_TEXTE FOURNI_.
Le modèle urbain actuel des mégapoles n’est pas viable

Les villes tra­di­tion­nelles, par exem­ple celles qu’a pro­duites his­torique­ment la société européenne et celles qui struc­turent encore large­ment nos représen­ta­tions men­tales, avaient cer­taine­ment, au fil des siè­cles, mis au point des mod­èles de fonc­tion­nement durable.

Mais les mégapoles mod­ernes n’ont plus rien à voir avec ces mod­èles. Ce sont des sys­tèmes extrême­ment pré­da­teurs et dont le métab­o­lisme est très mal con­nu. Faute d’ar­gent, faute plus encore de capac­ité insti­tu­tion­nelle à maîtris­er et encadr­er la crois­sance, les mégapoles ne parvi­en­nent que rarement, même dans des pays au pou­voir poli­tique apparem­ment aus­si fort que celui de la Chine, et mal­gré de belles représen­ta­tions d’un urban­isme plan­i­fié, à encadr­er leur crois­sance par des investisse­ments, notam­ment dans le domaine des trans­ports, et plus encore à anticiper leur croissance.

Au Mali, l’un des pays les plus pau­vres du monde, la cap­i­tale Bamako absorbe 87 % des ressources nationales et prob­a­ble­ment 90 % de la con­som­ma­tion d’én­ergie. La pres­sion à l’u­til­i­sa­tion de véhicules motorisés — vélo­mo­teurs et, dès que les moyens financiers le per­me­t­tent, voitures — est extrême­ment forte. La dépen­dance du sys­tème à l’é­gard de sources d’én­ergie extérieures devient pra­tique­ment irréversible. Mais, ici comme ailleurs, les ges­tion­naires des villes con­nais­sent très mal les flux d’échange de matière entre la ville et le reste du monde.

_DONNÉES FOURNIES_.
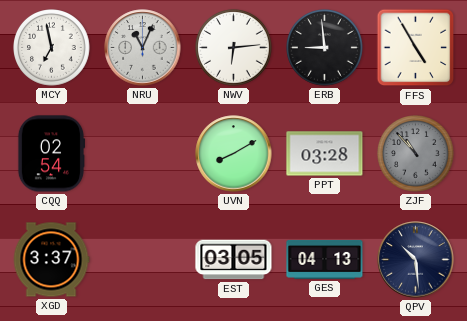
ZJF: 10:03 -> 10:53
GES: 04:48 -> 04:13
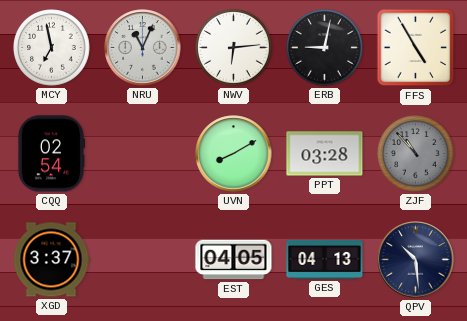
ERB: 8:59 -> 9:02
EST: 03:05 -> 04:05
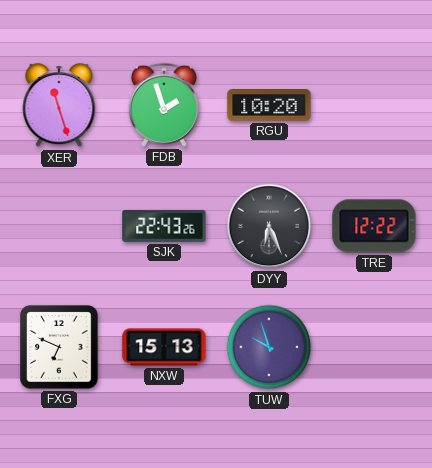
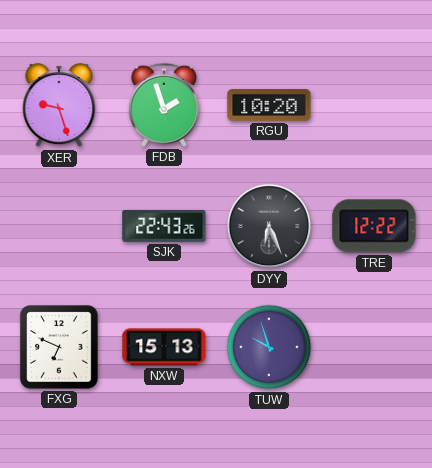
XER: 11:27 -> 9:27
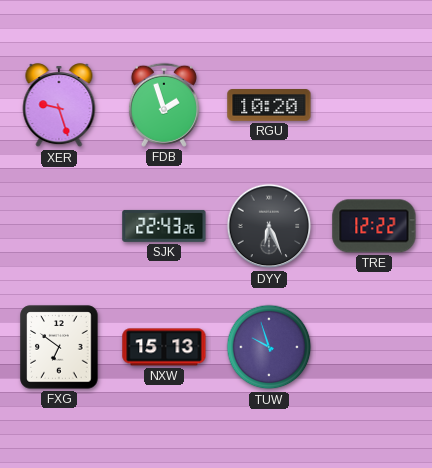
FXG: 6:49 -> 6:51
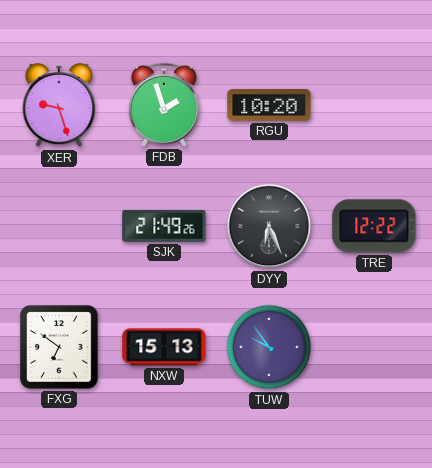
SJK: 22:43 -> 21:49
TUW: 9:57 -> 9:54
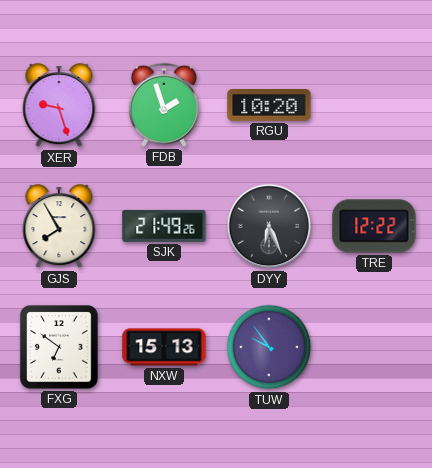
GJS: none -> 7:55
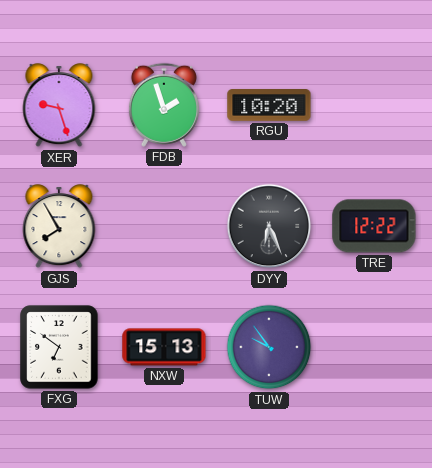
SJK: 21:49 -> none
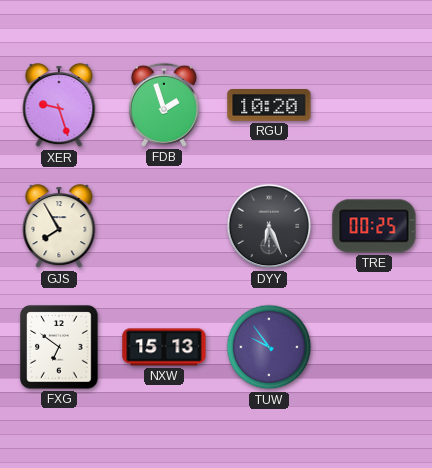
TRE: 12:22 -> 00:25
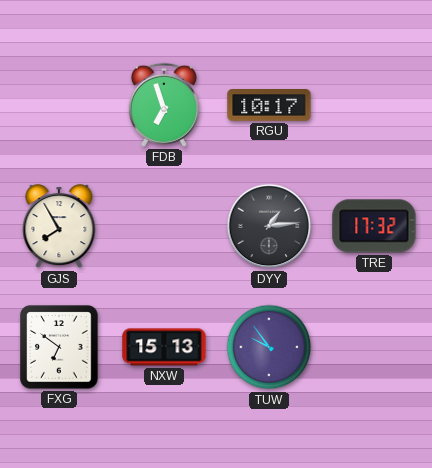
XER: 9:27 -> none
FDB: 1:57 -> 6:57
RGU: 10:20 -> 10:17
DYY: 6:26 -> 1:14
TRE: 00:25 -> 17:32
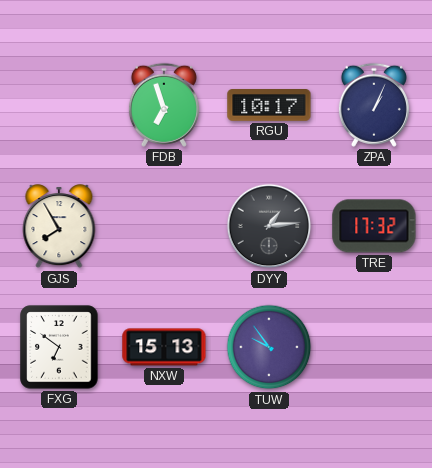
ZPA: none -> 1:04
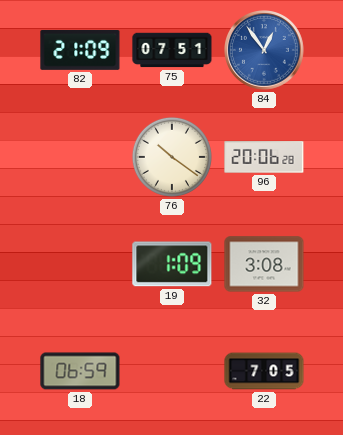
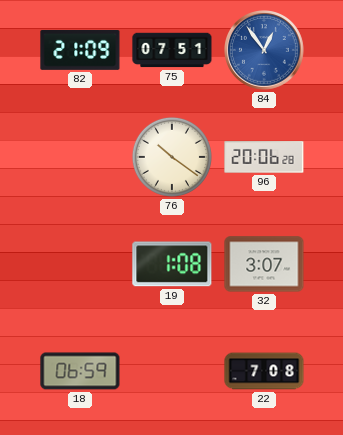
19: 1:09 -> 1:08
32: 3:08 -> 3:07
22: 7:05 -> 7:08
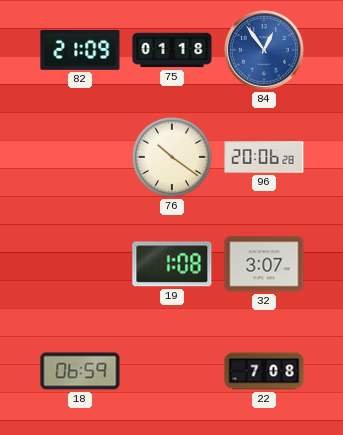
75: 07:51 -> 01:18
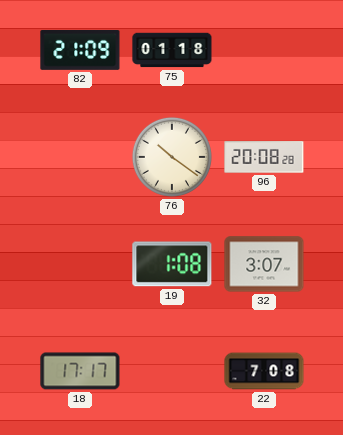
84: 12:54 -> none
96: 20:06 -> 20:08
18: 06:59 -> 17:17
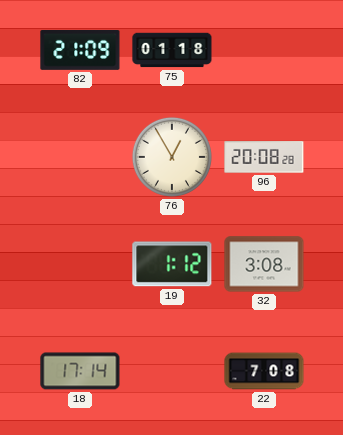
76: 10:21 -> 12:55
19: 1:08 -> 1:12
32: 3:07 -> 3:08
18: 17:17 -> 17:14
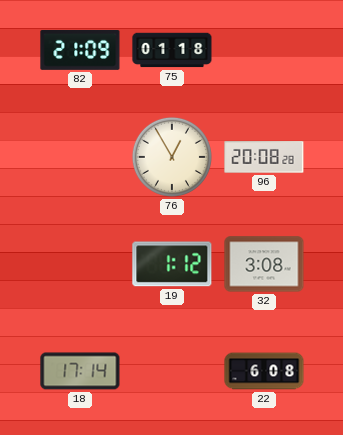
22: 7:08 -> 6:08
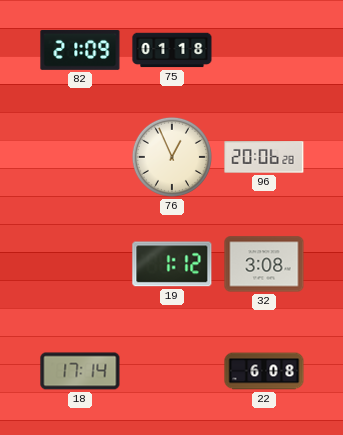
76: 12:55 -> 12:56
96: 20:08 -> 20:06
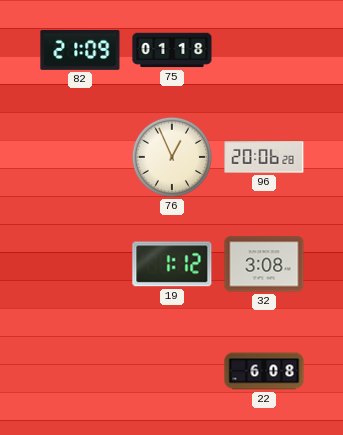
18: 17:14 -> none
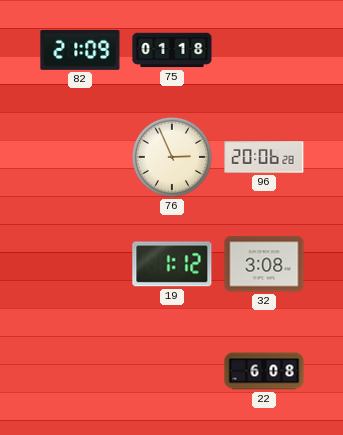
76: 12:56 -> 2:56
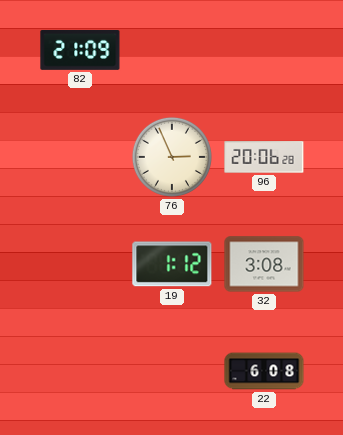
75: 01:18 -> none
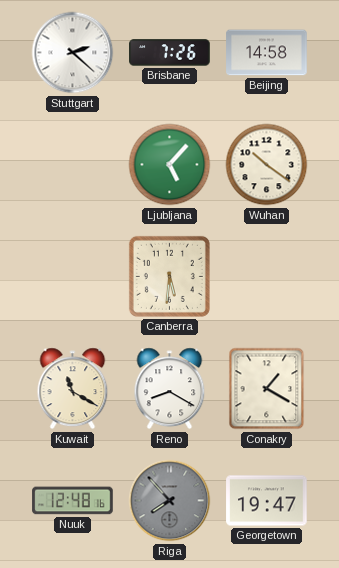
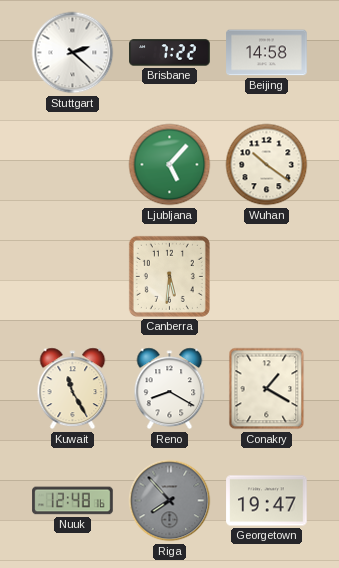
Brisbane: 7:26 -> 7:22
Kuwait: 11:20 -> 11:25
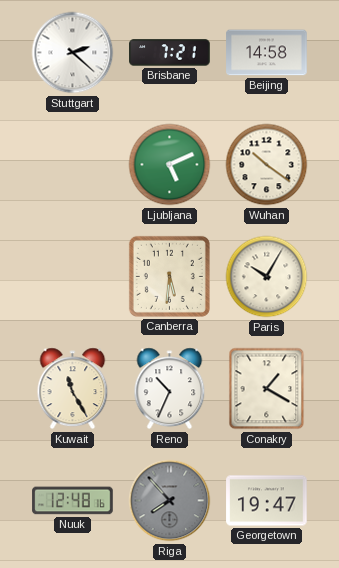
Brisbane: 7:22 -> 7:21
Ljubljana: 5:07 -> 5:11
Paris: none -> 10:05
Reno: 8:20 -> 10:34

_OBJECTIF DE L'EXERCICE_.
Répondez brièvement à ces questions à partir du texte sur les mégapoles.
(a) Quelle part des ressources nationales la capitale du Mali absorbe-t-elle ?
(b) Quel pays est cité pour son pouvoir politique apparemment fort ?
(c) Quels véhicules motorisés sont nommés ?

_RÉPONSE CI-DESSOUS_.
(a) 87 %
(b) La Chine
(c) Les vélomoteurs et les voitures